Caca, silahlı milislerin silahsızlandırılmasını öngören 1559 sayılı kararın uygulanması çağrısında bulunduğu için aldığı bazı eleştirilere şöyle yanıt verdi: “Bu 20 yıldır bizim mantığımız, yeni bir mantık değil. Bu söylemi benimsemekte geç kalanlar devleti yönetenler. Savaşı durdurmak için önerimizi sunduk ama beğenmediler. Bize kendi önerilerini sunsunlar. Lübnan'da halen savaşın nasıl sona erdirileceğini tartışacak bir uluslararası temsilci yok. Dolayısıyla bu yıkıcı savaşı durdurmak için harekete geçmek bize düşüyor.”

‘Lübnan'da herhangi bir tarafın niyetini görmediği için’ iç barıştan korkmadığını vurgulayan Caca, “Bu, özellikle Lübnan halkının yaklaşık yarısının yerinden edilmesi nedeniyle bazı sorunların ortaya çıkmasını engellemiyor. Ancak bu, ordu ve güvenlik güçlerinin kontrol edebileceği ve önleyebileceği bir şey.

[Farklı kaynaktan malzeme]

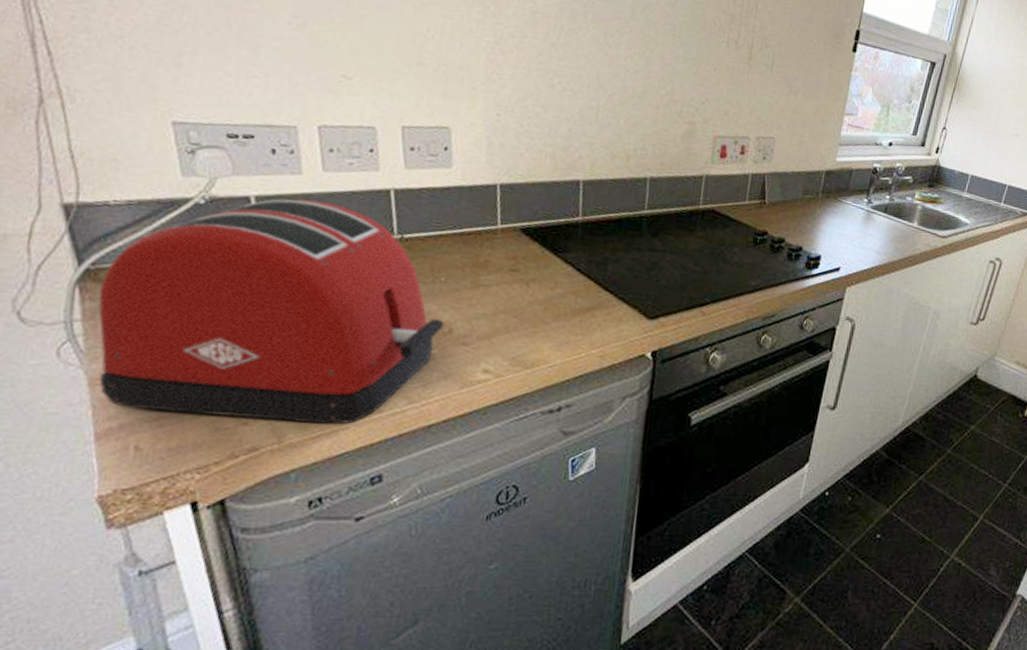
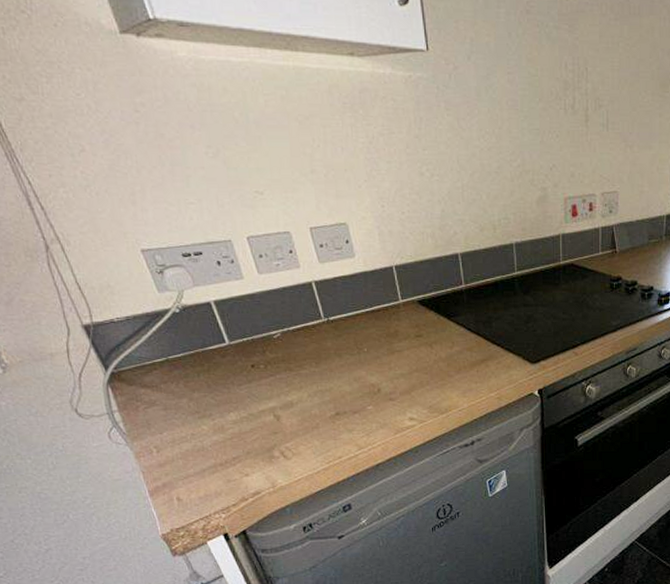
toaster: present [98,198,445,425] -> none [124,299,374,472]

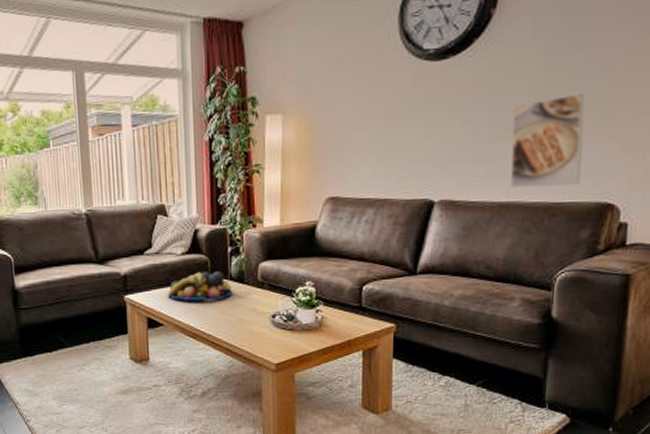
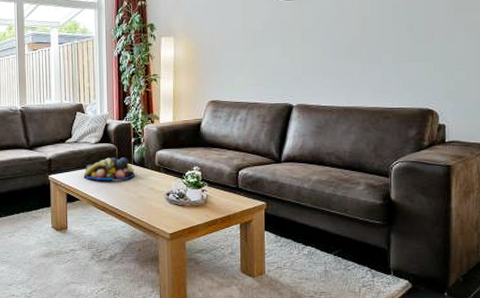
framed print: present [510,93,584,189] -> none [350,25,406,97]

Mevcut mülteci krizi hiç de 2006'daki gibi değil. Bu kriz aylarca sürebilir ve ciddi bir sosyal krize yol açabilir” şeklinde konuştu.

‘Savaşın sona ermesinden sonra Hizbullah'ın iç bölgelere gerilemesinden’ korkmadığını belirten Caca, “Savaş bittikten sonra, nasıl biterse bitsin, savaştan önce Lübnan'da var olan duruma dönmek söz konusu olamaz. Bu durumun bizi nereye getirdiğini gördük ve devamını kabul edemeyiz. Kararın devletin dışında olduğu ve Hizbullah'ın barış ve savaş kararlarını aldığı bu muğlak durumu kabul edemeyiz. Bunun bizi nereye götürdüğünü gördük” ifadelerini kullandı.

Boşalan cumhurbaşkanlığı

Yaklaşık iki yıldır boş olan cumhurbaşkanlığı konusunda ise Caca, “Meclis Başkanı Nebih Berri cumhurbaşkanını seçmemiz gerektiği görüşündeydi, ancak İranlıların gelişinden sonra fikrini değiştirdi. Şimdi ateşkesten önce bir cumhurbaşkanı seçemeyeceğimiz konuşuluyor” dedi.

Caca ‘seçimlerin dayandırılması gereken koşulları’ özetleyerek, ‘herhangi bir adayın öncelikle Taif Anlaşması’na, ikinci olarak da uluslararası kararlara bağlı olması gerektiğini’ ileri sürdü. Caca, ‘ateşkesi sağlamanın en hızlı yolunun bir cumhurbaşkanı seçmek olduğu’ görüşünü yineledi.